Direct Experimental Validation of Neoantigens: The Foundation of Valid-NEO®
The first prototype of what later became Valid-NEO®—a highly specialized experimental pipeline for the direct detection and quantification of neoantigens presented on HLA molecules.

Establishing the missing experimental layer in neoantigen immunotherapy
Modern cancer immunotherapy increasingly depends on the ability to identify tumor-specific neoantigens that can be recognized by T cells. Although DNA sequencing and computational prediction made it possible to nominate large numbers of candidate neoantigens, one central problem remained unresolved: most predicted targets had never been directly confirmed to exist on the tumor cell surface.
This gap was a major translational bottleneck. A mutation may appear compelling computationally, but unless the corresponding peptide is actually processed and presented by HLA molecules, it is not a real therapeutic target. As a result, experimental validation of target presentation is one of the most important steps in rational neoantigen drug development.
This work was among the first to directly address that challenge by establishing an experimental method capable of detecting and quantifying mutation-associated neoantigens on the cell surface, rather than relying solely on prediction algorithms or indirect T-cell assays.
The prototype of Valid-NEO® analysis
This study represents the prototype of Valid-NEO® analysis and the scientific foundation of today’s Valid-NEO® assays.

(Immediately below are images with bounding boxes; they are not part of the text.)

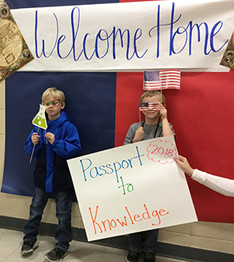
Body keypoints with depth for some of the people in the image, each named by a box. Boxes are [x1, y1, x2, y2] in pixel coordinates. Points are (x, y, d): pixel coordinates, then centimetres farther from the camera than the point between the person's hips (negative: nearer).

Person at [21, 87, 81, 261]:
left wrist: (56, 142, -30)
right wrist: (33, 143, -16)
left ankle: (62, 246, 28)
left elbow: (75, 149, -21)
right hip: (42, 176, 5)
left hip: (62, 178, -5)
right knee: (36, 209, 21)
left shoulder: (68, 127, -13)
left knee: (63, 213, 10)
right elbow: (30, 151, 6)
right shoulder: (39, 126, 2)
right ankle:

The work established a highly specialized workflow that combined:
- optimized enrichment of peptide-HLA complexes
- multidimensional chromatographic separation
- recursively optimized targeted mass spectrometry
- isotope-labeled standards for direct quantification
Using this approach, the study directly confirmed neoantigens derived from major cancer driver mutations including KRAS and IDH2, and quantified the number of copies presented on the cell surface.
Importantly, the data showed that some computationally predicted neoantigens are truly presented, while others are not—despite similar in silico scores. This finding underscored a critical point that remains central today: prediction is not validation.
That principle became the core logic behind the development of Valid-NEO®.
A very high technical barrier that few groups could overcome
This work also highlighted the extraordinary technical difficulty of direct neoantigen validation.
Biologically, neoantigen-derived peptide-HLA complexes always exist at extremely low abundance, often representing only a minute fraction of all peptides presented on the cell surface. Detecting them requires overcoming multiple technical barriers simultaneously, including:
- efficient recovery of peptide-HLA complexes without major losses
- elimination of contaminating signals that suppress mass spectrometry sensitivity
- stabilization of chemically fragile peptides
- sufficient sensitivity to detect targets present at very low copy number
The study introduced a series of technical optimizations that dramatically improved performance and made direct experimental validation feasible in a way that had previously been impractical. This was not a routine proteomics workflow—it was a high-barrier immunopeptidomics method built specifically to solve one of the hardest problems in cancer immunotherapy.
That technical barrier remains one of the key reasons why validated neoantigen detection is still difficult to reproduce broadly, and why Valid-NEO® assays are strategically differentiated.
Strategic significance
This work established the core foundation for what would later become Valid-NEO®: a platform built on the principle that therapeutic targets must be experimentally verified, not just computationally predicted.
It helped define a new standard for neoantigen development by showing that direct confirmation of peptide-HLA presentation is both possible and necessary for high-confidence target selection.
As the foundation of Valid-NEO® assays, this work created the basis for a broader platform capable of supporting:
- neoantigen validation for vaccine design
- target confirmation for TCR-based therapeutics
- peptide-HLA antibody discovery
- translational immunopeptidomics from limited clinical samples
In that sense, this paper was not just an academic advance—it was the technical and conceptual starting point of the Valid-NEO® platform and a foundational step toward making neoantigen immunotherapy more precise, more rigorous, and more clinically actionable.